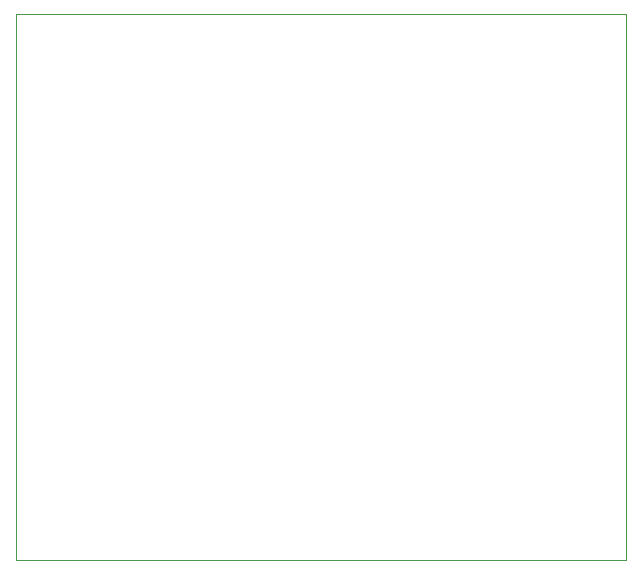
<source format=gbr>
%TF.GenerationSoftware,KiCad,Pcbnew,7.0.8*%
%TF.CreationDate,2023-11-10T01:16:26-06:00*%
%TF.ProjectId,LightingBoard,4c696768-7469-46e6-9742-6f6172642e6b,rev?*%
%TF.SameCoordinates,Original*%
%TF.FileFunction,Profile,NP*%
%FSLAX46Y46*%
G04 Gerber Fmt 4.6, Leading zero omitted, Abs format (unit mm)*
G04 Created by KiCad (PCBNEW 7.0.8) date 2023-11-10 01:16:26*
%MOMM*%
%LPD*%
G01*
G04 APERTURE LIST*
%TA.AperFunction,Profile*%
%ADD10C,0.100000*%
%TD*%
G04 APERTURE END LIST*
D10*
X107696000Y-51816000D02*
X159385000Y-51816000D01*
X159385000Y-98044000D01*
X107696000Y-98044000D01*
X107696000Y-51816000D01*
M02*

</source>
★ ★ ★ ★
◆ **Your assignment**
The answer should contain nothing except the lines from the one with "G04 APERTURE END LIST*" to the end of the material above, each given again exactly.

◆ **Solution to this exercise**
G04 APERTURE END LIST*
D10*
X107696000Y-51816000D02*
X159385000Y-51816000D01*
X159385000Y-98044000D01*
X107696000Y-98044000D01*
X107696000Y-51816000D01*
M02*

</source>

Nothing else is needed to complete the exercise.